• **Selected text**:
Tue 26 Jan 2010
You Have To Buy It Twice Before It’s Cheap
One of the most common sources of tension between product owners and developers is when product owners are surprised at how high an estimate for a story might be. Usually this tension is easy to resolve by reiterating that the product owners really have no concept of how much something should cost. However, there is one scenario I see over and over again: when a product owner protests the estimate of a story because it seems, to the PO, like it’s simply re-using an aspect of the system somewhere else.
“I already paid for that!” he or she might say, quite correctly. A simple example recently for us here was our column picker. Our grids allow you to select which columns you wish to see on any given grid. Later on, we created the ability to have grids inside of panels on user dashboards. Our product owner wanted to put the column picker on the settings pane of a grid panel. To him, this was simply reusing the column picker that had already been created for an earlier story. He was quite shocked when our estimate for the effort was just as high as it was the first time.

• **What you have to do**:
List every user interface component that the post on story estimates mentions.

• **Raw data**:
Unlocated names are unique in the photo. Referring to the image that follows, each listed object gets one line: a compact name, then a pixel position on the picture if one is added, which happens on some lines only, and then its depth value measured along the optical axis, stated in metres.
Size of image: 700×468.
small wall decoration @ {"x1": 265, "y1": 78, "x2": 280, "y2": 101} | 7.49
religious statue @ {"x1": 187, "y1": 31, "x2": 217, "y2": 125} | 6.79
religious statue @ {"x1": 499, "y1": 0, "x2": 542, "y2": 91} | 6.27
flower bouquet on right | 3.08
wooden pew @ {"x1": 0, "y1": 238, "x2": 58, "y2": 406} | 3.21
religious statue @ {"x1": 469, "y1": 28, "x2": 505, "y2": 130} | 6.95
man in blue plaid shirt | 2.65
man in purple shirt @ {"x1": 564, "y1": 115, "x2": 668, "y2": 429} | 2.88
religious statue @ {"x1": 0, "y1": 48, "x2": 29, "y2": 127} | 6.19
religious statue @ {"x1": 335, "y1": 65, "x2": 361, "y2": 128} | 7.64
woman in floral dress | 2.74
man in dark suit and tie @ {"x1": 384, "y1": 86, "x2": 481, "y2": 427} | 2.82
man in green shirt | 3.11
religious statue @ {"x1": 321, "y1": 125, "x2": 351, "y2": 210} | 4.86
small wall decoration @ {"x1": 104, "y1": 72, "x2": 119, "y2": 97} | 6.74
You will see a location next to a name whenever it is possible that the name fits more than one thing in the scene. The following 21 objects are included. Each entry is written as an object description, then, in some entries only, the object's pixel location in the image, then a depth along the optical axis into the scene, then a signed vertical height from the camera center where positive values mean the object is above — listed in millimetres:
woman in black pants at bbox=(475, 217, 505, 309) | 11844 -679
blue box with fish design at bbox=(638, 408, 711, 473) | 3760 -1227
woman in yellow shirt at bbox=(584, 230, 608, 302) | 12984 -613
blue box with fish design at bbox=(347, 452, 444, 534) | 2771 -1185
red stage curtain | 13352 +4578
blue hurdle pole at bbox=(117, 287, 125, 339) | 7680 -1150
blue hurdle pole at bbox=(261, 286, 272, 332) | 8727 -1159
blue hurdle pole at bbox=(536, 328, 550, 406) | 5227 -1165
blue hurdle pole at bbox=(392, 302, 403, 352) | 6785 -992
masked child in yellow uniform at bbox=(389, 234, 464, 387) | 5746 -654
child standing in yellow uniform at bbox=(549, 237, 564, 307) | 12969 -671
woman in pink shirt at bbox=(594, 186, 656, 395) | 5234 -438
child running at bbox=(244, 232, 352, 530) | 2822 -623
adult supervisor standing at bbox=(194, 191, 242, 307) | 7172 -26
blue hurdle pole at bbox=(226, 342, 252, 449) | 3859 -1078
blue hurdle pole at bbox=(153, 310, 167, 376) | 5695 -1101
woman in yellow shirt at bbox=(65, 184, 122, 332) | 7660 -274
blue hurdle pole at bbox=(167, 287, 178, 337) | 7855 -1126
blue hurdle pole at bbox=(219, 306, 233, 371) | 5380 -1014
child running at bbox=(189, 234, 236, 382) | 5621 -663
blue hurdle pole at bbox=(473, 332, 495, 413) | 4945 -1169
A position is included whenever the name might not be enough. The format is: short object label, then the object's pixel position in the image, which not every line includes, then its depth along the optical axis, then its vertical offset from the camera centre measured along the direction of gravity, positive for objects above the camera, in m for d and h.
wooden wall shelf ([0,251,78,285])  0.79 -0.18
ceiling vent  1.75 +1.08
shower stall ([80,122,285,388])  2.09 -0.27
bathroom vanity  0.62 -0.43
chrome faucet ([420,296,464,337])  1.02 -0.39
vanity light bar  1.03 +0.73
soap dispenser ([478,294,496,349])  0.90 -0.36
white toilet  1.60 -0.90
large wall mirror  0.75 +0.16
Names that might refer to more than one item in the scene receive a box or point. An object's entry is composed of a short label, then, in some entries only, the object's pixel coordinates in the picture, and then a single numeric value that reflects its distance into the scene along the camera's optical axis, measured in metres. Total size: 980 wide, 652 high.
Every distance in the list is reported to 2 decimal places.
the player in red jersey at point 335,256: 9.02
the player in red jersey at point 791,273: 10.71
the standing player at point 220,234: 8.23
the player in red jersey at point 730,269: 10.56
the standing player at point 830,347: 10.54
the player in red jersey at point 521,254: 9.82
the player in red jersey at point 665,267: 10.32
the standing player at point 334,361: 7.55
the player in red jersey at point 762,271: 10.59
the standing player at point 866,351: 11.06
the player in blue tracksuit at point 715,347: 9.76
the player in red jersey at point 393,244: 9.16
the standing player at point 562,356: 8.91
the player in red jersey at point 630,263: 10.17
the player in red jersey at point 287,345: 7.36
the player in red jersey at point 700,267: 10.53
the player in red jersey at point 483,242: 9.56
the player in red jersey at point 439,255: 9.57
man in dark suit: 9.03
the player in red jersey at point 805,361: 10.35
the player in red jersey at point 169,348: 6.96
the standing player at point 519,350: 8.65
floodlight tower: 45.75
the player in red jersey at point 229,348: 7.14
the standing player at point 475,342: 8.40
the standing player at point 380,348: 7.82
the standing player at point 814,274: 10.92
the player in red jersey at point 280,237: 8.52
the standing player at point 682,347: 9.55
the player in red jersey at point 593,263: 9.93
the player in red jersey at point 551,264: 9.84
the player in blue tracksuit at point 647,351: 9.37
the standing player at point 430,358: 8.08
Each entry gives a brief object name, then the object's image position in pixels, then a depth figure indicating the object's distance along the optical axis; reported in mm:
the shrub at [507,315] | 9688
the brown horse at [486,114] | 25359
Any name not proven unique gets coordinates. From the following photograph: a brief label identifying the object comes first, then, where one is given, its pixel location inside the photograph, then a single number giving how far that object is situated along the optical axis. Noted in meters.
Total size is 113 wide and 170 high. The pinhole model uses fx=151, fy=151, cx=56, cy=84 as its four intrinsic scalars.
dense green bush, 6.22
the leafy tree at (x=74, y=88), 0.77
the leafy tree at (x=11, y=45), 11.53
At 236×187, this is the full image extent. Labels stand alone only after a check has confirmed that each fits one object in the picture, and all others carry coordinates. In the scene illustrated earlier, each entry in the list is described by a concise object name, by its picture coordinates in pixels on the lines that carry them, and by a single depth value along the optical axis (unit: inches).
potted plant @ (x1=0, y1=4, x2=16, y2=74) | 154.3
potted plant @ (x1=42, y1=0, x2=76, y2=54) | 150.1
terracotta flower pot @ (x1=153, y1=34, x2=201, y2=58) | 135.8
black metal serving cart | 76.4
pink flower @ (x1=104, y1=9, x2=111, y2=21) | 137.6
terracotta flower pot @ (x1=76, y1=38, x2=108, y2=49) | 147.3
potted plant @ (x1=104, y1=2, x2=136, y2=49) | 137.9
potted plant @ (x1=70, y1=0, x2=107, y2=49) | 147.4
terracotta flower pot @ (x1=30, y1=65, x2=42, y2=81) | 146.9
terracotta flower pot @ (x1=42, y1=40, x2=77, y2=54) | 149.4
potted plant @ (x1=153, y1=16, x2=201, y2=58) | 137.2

• **Solution to this exercise**:
- Column picker
- Grids
- Panels (grid panels)
- User dashboards
- Settings pane